(Extracted material)
=== Begin Enclosure ===

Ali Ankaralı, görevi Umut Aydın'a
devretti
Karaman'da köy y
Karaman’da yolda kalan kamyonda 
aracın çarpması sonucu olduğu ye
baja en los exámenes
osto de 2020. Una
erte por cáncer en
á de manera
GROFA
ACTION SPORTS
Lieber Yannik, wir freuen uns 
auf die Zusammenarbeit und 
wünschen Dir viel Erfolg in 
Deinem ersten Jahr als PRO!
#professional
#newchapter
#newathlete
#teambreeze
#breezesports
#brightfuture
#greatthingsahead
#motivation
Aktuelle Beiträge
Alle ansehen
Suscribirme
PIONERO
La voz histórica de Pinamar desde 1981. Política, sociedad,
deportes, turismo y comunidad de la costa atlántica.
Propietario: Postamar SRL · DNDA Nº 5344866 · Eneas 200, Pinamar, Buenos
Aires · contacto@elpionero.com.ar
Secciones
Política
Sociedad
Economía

=== End Enclosure ===
=== Begin Enclosure ===

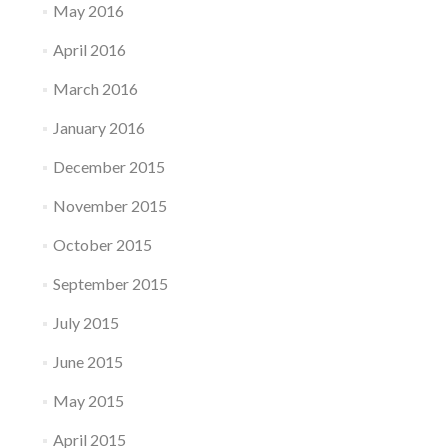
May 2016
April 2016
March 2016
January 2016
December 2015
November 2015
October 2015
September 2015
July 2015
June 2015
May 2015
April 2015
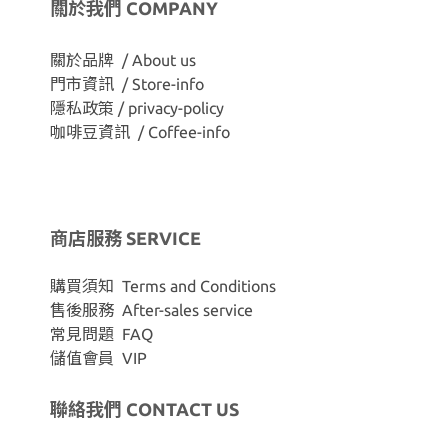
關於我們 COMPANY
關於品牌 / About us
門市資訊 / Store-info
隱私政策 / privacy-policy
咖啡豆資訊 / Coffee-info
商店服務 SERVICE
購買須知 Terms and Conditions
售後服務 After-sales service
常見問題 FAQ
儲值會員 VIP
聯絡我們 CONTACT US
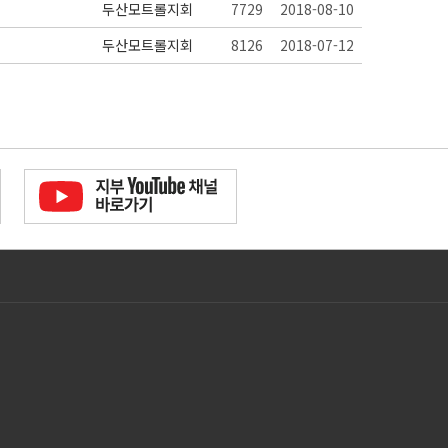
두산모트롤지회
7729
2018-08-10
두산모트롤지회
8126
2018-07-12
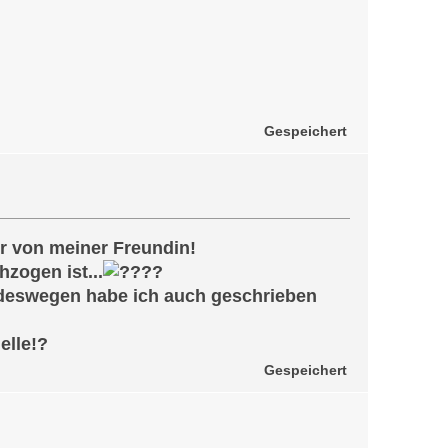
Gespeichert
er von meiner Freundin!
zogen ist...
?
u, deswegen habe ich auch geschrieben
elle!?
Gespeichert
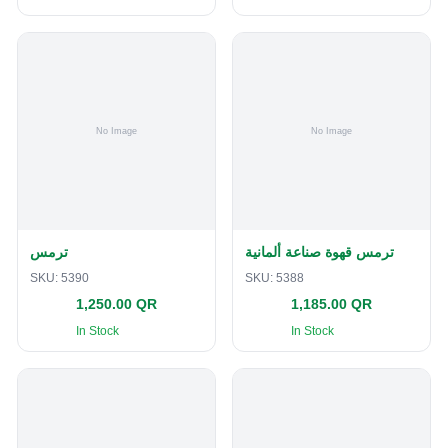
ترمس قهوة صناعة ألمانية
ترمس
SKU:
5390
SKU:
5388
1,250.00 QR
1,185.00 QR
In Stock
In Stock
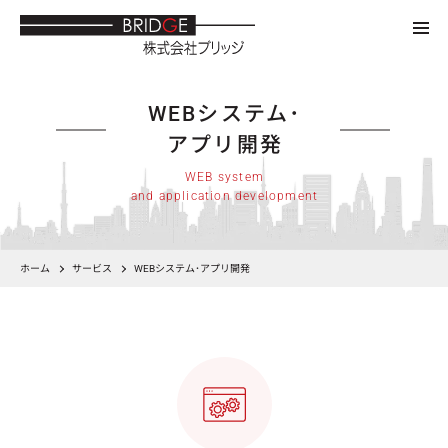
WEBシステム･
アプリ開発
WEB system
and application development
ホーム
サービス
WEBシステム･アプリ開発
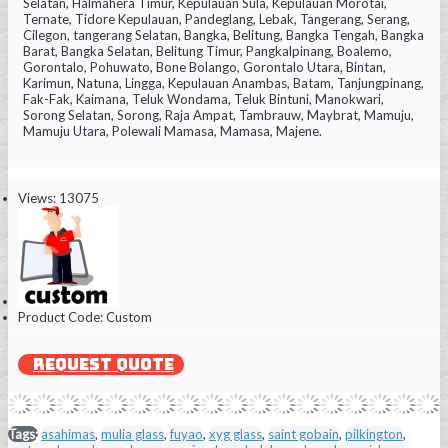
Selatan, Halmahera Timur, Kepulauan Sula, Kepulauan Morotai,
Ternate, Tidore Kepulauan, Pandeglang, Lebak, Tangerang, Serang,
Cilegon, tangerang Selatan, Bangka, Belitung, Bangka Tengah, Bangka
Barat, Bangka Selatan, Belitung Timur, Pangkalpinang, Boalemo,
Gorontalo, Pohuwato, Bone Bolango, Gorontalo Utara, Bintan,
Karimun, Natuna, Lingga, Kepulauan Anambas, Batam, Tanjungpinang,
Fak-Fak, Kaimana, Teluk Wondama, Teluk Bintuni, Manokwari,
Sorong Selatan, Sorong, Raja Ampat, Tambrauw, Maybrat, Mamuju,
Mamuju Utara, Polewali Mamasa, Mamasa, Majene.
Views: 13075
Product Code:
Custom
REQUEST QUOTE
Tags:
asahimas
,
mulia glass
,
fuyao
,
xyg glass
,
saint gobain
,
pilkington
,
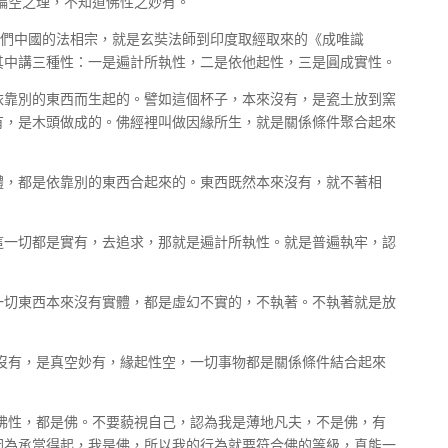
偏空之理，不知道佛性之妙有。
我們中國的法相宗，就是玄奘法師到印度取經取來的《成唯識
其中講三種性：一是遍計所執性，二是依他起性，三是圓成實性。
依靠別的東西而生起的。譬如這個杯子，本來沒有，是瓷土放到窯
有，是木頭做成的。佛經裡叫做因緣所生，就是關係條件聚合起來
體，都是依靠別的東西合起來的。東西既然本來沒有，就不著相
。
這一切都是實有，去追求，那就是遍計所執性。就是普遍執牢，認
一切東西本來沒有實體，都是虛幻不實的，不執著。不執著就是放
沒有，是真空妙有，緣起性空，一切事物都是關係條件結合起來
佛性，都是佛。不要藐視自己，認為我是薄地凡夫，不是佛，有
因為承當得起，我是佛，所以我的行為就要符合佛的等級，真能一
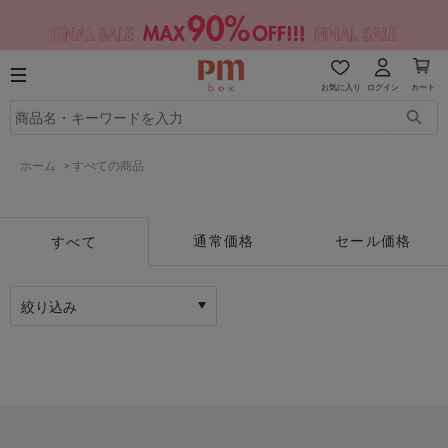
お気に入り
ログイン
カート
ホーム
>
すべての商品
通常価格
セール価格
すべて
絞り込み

=== End Enclosure ===
=== Begin Enclosure ===

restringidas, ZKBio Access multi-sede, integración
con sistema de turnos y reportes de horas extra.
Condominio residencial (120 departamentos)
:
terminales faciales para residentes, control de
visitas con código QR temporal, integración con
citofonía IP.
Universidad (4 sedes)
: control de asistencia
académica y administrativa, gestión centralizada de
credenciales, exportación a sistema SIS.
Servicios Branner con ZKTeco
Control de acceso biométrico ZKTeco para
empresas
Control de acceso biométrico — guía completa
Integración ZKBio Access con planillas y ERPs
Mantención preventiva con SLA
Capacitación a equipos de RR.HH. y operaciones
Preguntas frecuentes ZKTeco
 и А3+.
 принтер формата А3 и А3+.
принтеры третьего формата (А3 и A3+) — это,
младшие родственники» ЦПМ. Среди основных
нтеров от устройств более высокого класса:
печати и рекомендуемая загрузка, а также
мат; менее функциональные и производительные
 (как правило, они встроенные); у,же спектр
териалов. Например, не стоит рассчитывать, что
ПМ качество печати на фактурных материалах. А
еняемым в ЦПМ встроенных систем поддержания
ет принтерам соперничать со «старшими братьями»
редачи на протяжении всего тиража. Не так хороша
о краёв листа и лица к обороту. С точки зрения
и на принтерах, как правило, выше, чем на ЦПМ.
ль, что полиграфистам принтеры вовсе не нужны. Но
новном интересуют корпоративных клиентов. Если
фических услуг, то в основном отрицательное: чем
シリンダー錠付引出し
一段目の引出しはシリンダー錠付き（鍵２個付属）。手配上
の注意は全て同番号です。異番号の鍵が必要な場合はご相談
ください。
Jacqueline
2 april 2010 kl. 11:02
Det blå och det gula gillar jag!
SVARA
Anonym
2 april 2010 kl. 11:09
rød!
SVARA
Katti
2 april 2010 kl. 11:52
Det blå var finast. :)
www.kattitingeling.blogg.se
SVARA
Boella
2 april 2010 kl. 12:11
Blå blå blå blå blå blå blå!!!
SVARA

=== End Enclosure ===

(Task to complete) Render the lines above as a JSON list of strings, one string per line, starting at the line that contains "Ali Ankaralı, görevi Umut Aydın'a" and ending at the line that contains "Alle ansehen", both included. Leave out any blank lines.

(Answer space)
[
  "Ali Ankaralı, görevi Umut Aydın'a",
  "devretti",
  "Karaman'da köy y",
  "Karaman’da yolda kalan kamyonda ",
  "aracın çarpması sonucu olduğu ye",
  "baja en los exámenes",
  "osto de 2020. Una",
  "erte por cáncer en",
  "á de manera",
  "GROFA",
  "ACTION SPORTS",
  "Lieber Yannik, wir freuen uns ",
  "auf die Zusammenarbeit und ",
  "wünschen Dir viel Erfolg in ",
  "Deinem ersten Jahr als PRO!",
  "#professional",
  "#newchapter",
  "#newathlete",
  "#teambreeze",
  "#breezesports",
  "#brightfuture",
  "#greatthingsahead",
  "#motivation",
  "Aktuelle Beiträge",
  "Alle ansehen"
]